Morpho Blue Vault Traps $18M After Main St Finance's msY Token Plunges 85%

About $18 million of depositor funds are effectively trapped in a Morpho Blue vault after Main St Finance's msY token plunged as much as 85% on June 20, leaving no clear path for withdrawals. The impacted product is the AlphaUSDC Delta V2 vault, curated by AlphaPing. It funneled a large share of assets into the msY/USDC market, which has now reached 100% utilization. In practical terms, all available liquidity has been borrowed, so depositors looking to redeem can't access funds. The vault was marketed as a delta-neutral USDC strategy aimed at generating stablecoin yield without directional exposure. Instead, its risk ended up concentrated in a single market tied to msY. As msY fell roughly 70% to 85%, the collateral supporting loans in that market deteriorated sharply, undermining borrowers' incentives to repay and leaving the pool without liquidity for withdrawals.

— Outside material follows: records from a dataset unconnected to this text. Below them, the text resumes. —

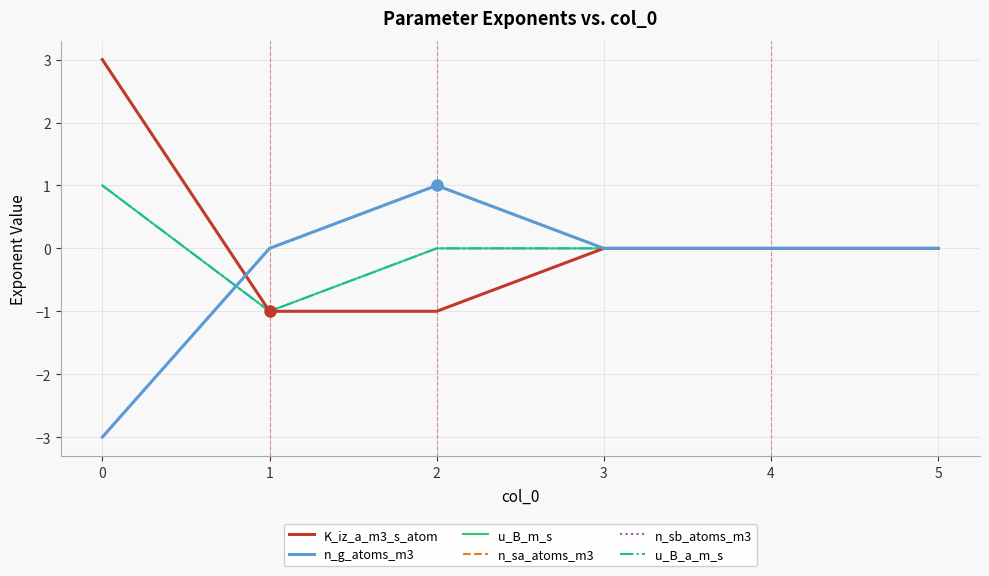

Reading left to right, list all the values displayed in this chart.

K_iz_a_m3_s_atom: 0=3	1=-1	2=-1	3=0	4=0	5=0
n_g_atoms_m3: 0=-3	1=0	2=1	3=0	4=0	5=0
u_B_m_s: 0=1	1=-1	2=0	3=0	4=0	5=0
n_sa_atoms_m3: 0=-3	1=0	2=1	3=0	4=0	5=0
n_sb_atoms_m3: 0=-3	1=0	2=1	3=0	4=0	5=0
u_B_a_m_s: 0=1	1=-1	2=0	3=0	4=0	5=0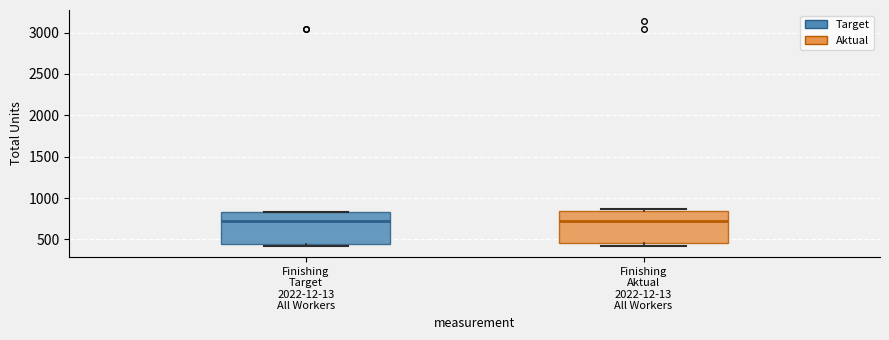

Reading left to right, transcribe this box plot: for each box, give where its median line is, the range the box spans, and where its two whiskers end, as read against the y-axis. The values are not printed on the chart, so give them approximately, as read against the axis.

Finishing Target 2022-12-13 All Workers: median 700, box 450 to 850, whiskers 400 to 850
Finishing Aktual 2022-12-13 All Workers: median 700, box 450 to 850, whiskers 400 to 850 (just above the box's upper edge)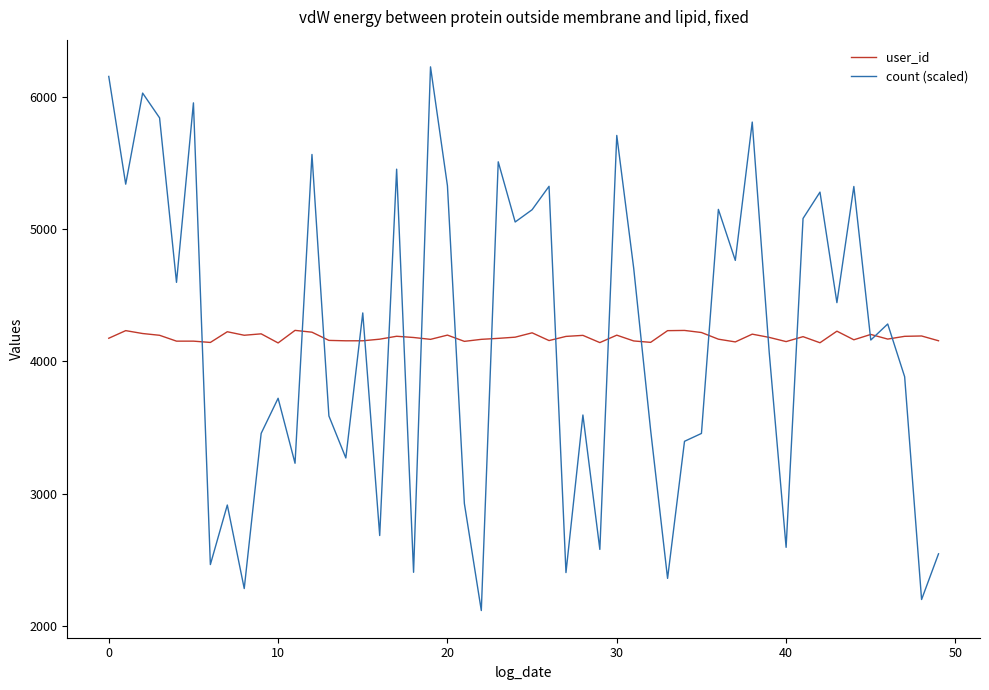

What is the maximum value for user_id?

4235.0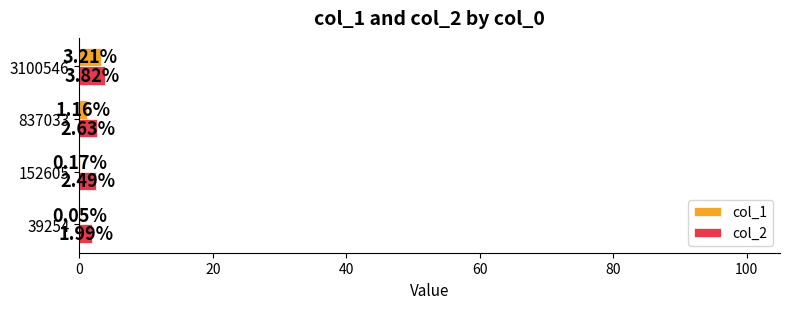

How many data points in col_2 are above 2?

3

AlphaPing's role has drawn scrutiny. The curator had already discontinued its collateral verification service before the selloff. Under Morpho Blue's design, curators decide which markets a vault allocates to, set risk parameters, and select acceptable collateral. Alerts on social media highlighted the vault's concentrated exposure to msY, with DefiLlama data pointing to the size of the position, but the warnings circulated broadly only after losses had already materialized. Morpho Blue supporters note that the protocol itself appears to be operating as intended: the damage is isolated to the specific market and its depositors, with no spillover to other Morpho markets. The episode also underscores the trade-off in permissionless DeFi, where anyone can create markets or curate vaults and depositor outcomes hinge on the curator's risk choices. For investors, the key takeaway is concentration risk. A vault allocating $18 million to a single market built around a relatively obscure token is not diversified. Labels such as "delta-neutral" can mask real risks, including counterparty, concentration, and liquidity risk—all of which surfaced at once in this case. Investors considering similar vaults may want to focus on three due-diligence questions: how concentrated is exposure across markets; what collateral is being accepted and how liquid it is under stress; and what the curator's track record looks like, including whether verification and risk management processes are actively maintained.